Soluções para um Futuro Colaborativo
A mudança na forma como o Comitê de Investimento Estrangeiro nos EUA (CFIUS) analisa os investimentos é crucial. Em vez de se concentrar excessivamente na nacionalidade do investidor, é necessário avaliar a plausibilidade de que um adversário possa explorar o investimento de forma prejudicial. Portanto, adequar esse sistema para também considerar o potencial de oportunidades pode abrir portas para um novo fluxo de investimento.
Construindo um Cenário Favorável
A implementação de novas diretrizes para aprovar investimentos estrangeiros não será uma tarefa simples. A política de fechamento é profundamente enraizada em ambas as esferas políticas. No entanto, promover um ambiente de investimento produtivo requer competência na execução de acordos e um compromisso em transformar possíveis riscos em oportunidades.

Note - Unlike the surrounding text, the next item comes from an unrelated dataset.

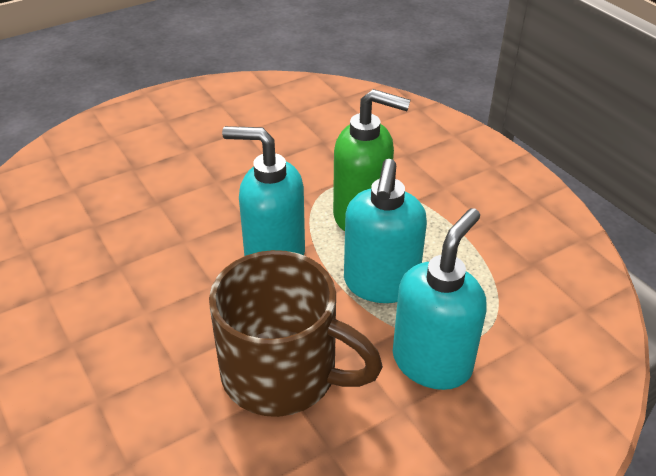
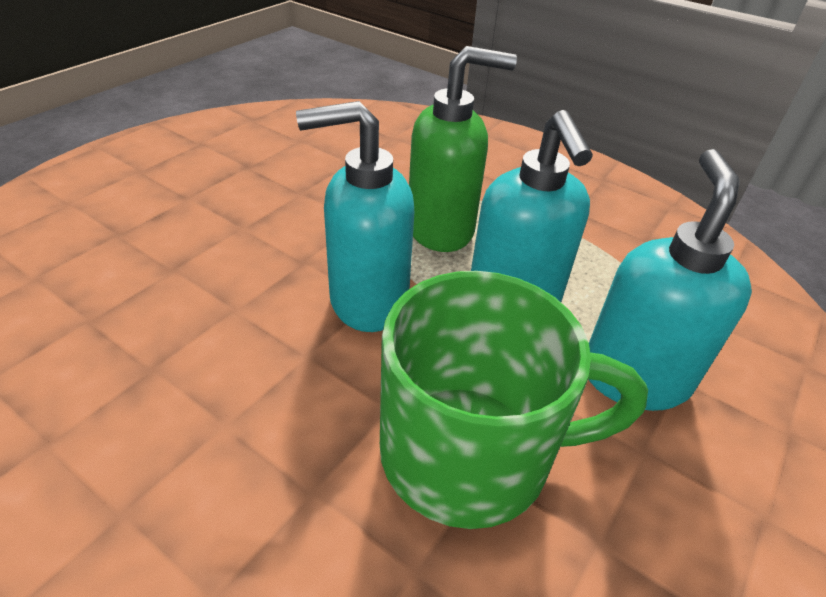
camera: 25 degrees left, 0 degrees up
(283, 373) = (471, 452): brown mug -> green mug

Com um sistema que favoreça parcerias seguras, os Estados Unidos poderão revitalizar sua capacidade industrial, transformando desafios em oportunidades de crescimento. A história nos mostrou que a colaboração e a troca de conhecimentos têm o poder de impulsionar a inovação e a competitividade.
O Caminho a Seguir
À medida que o debate sobre políticas industriais avança, é essencial que os EUA encontrem um equilíbrio entre segurança e abertura ao investimento estrangeiro. A maneira como o país irá gerenciar essa dinâmica nos próximos anos será determinante para sua posição no cenário global.
Agora, mais do que nunca, é hora de refletir sobre como as nações podem aprender umas com as outras e prosperar juntas. Esteja pronto para discutir essas ideias e compartilhar sua perspectiva sobre como devemos nos posicionar no mundo interconectado.